## Work to complete
Return the listing below unchanged, minus its pictures.

## Material provided
BEGIN

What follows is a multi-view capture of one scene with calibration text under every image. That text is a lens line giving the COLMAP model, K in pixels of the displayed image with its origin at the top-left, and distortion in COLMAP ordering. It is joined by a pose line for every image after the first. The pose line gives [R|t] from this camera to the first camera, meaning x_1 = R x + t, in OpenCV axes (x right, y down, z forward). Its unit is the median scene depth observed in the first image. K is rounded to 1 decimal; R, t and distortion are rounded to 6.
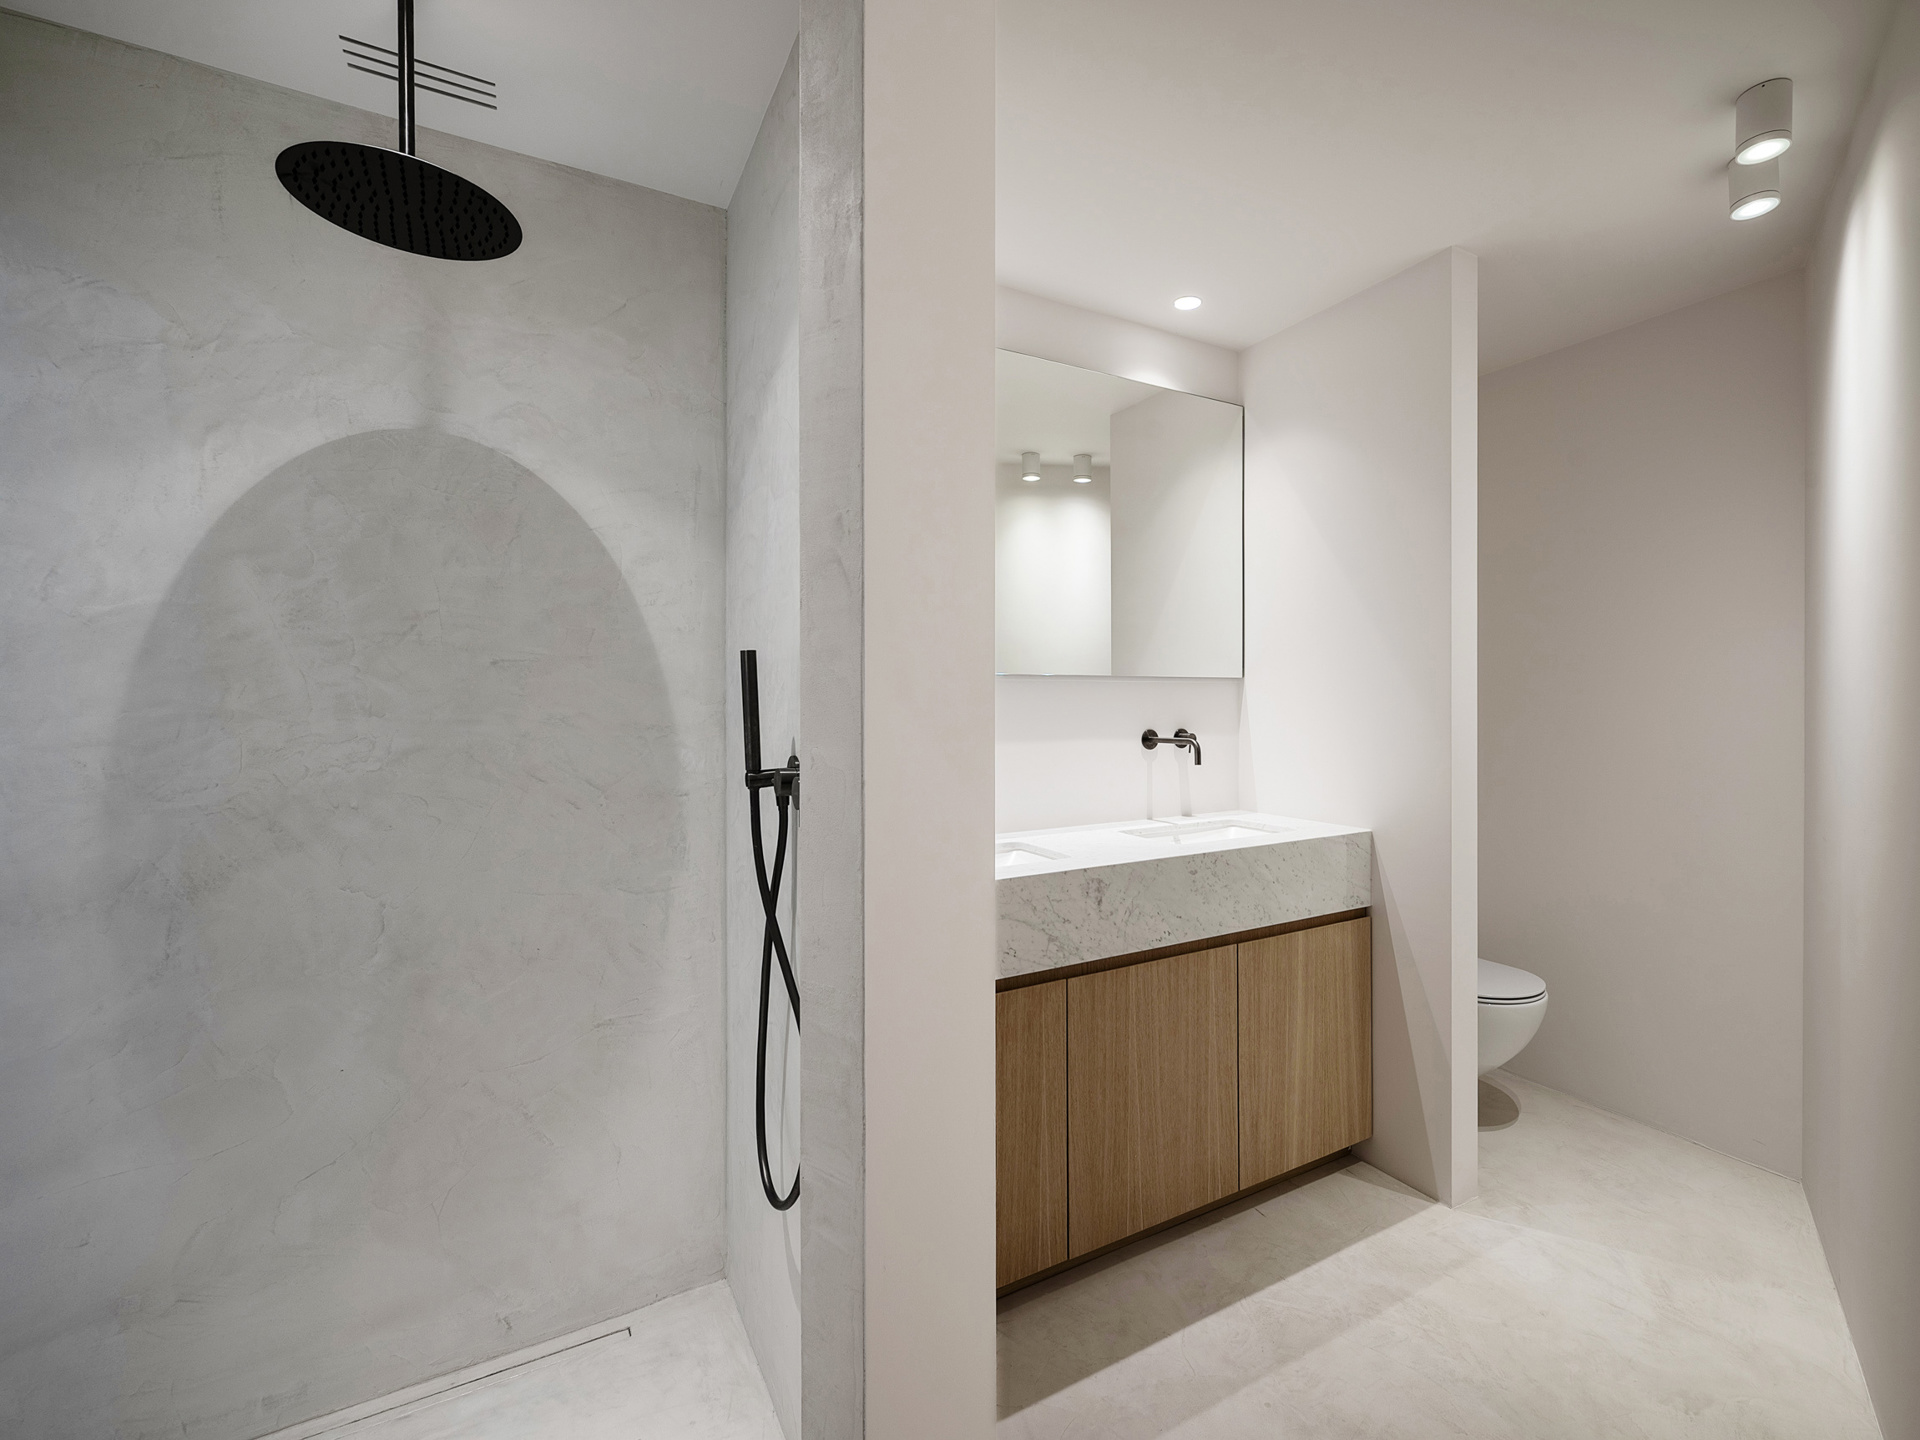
lens RADIAL K [[845.4, 0, 968.0], [0, 845.4, 706.3], [0, 0, 1]] dist [0.002393, 0.000250]
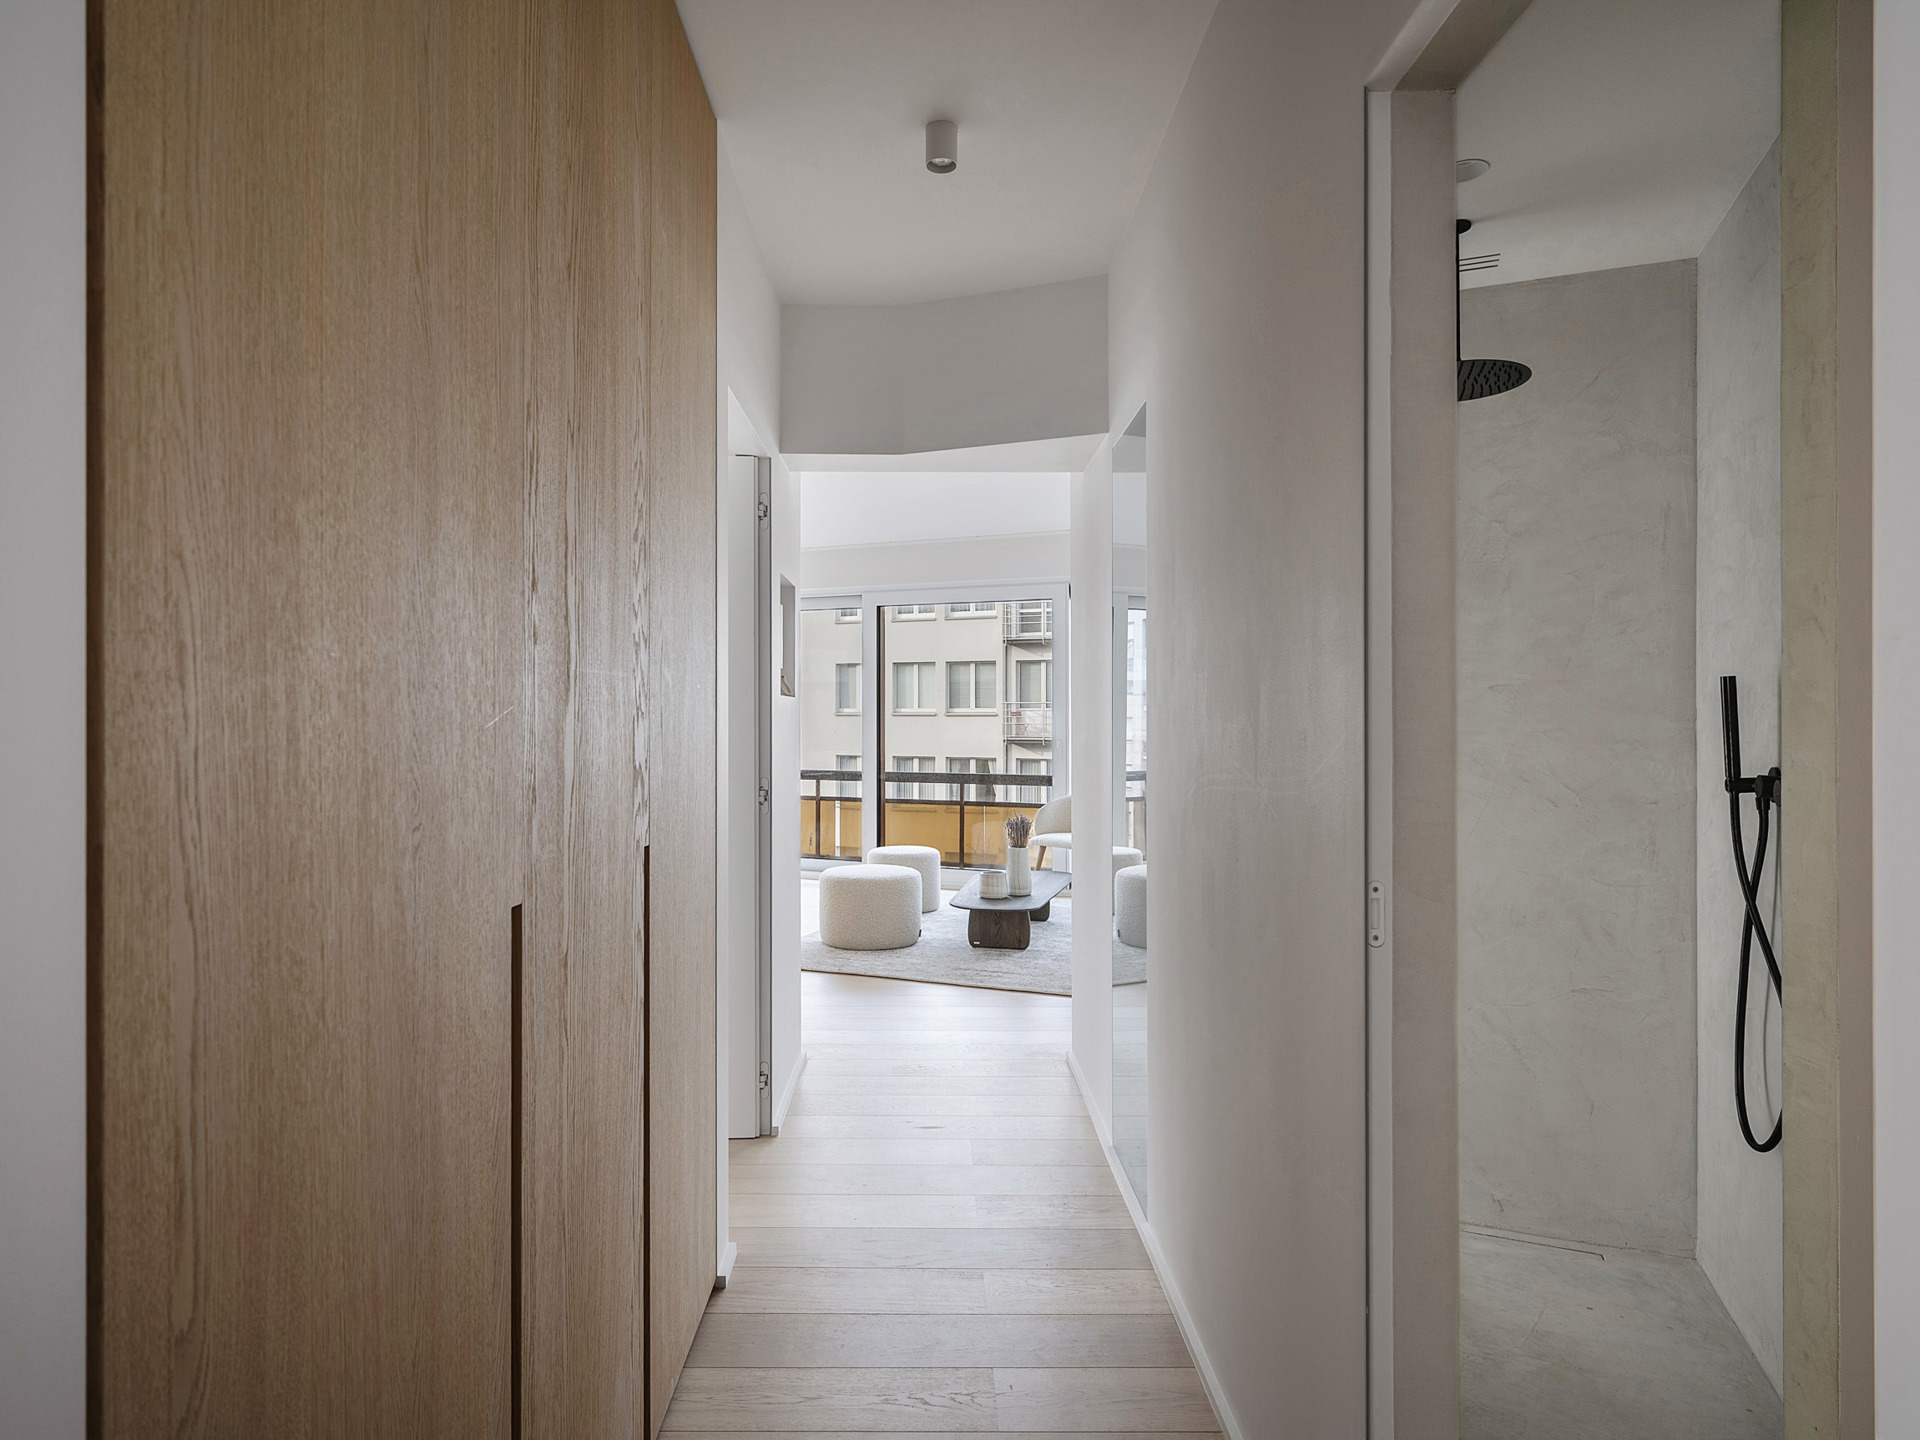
lens RADIAL K [[1096.0, 0, 955.5], [0, 1096.0, 707.0], [0, 0, 1]] dist [-0.006791, -0.000452]
pose [[0.663830, -0.003082, -0.747877, 0.150223], [-0.007917, 0.999907, -0.011148, 0.002866], [0.747842, 0.013322, 0.663743, -0.748269]]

END

## Written response
What follows is a multi-view capture of one scene with calibration text under every image. That text is a lens line giving the COLMAP model, K in pixels of the displayed image with its origin at the top-left, and distortion in COLMAP ordering. It is joined by a pose line for every image after the first. The pose line gives [R|t] from this camera to the first camera, meaning x_1 = R x + t, in OpenCV axes (x right, y down, z forward). Its unit is the median scene depth observed in the first image. K is rounded to 1 decimal; R, t and distortion are rounded to 6.
lens RADIAL K [[845.4, 0, 968.0], [0, 845.4, 706.3], [0, 0, 1]] dist [0.002393, 0.000250]
lens RADIAL K [[1096.0, 0, 955.5], [0, 1096.0, 707.0], [0, 0, 1]] dist [-0.006791, -0.000452]
pose [[0.663830, -0.003082, -0.747877, 0.150223], [-0.007917, 0.999907, -0.011148, 0.002866], [0.747842, 0.013322, 0.663743, -0.748269]]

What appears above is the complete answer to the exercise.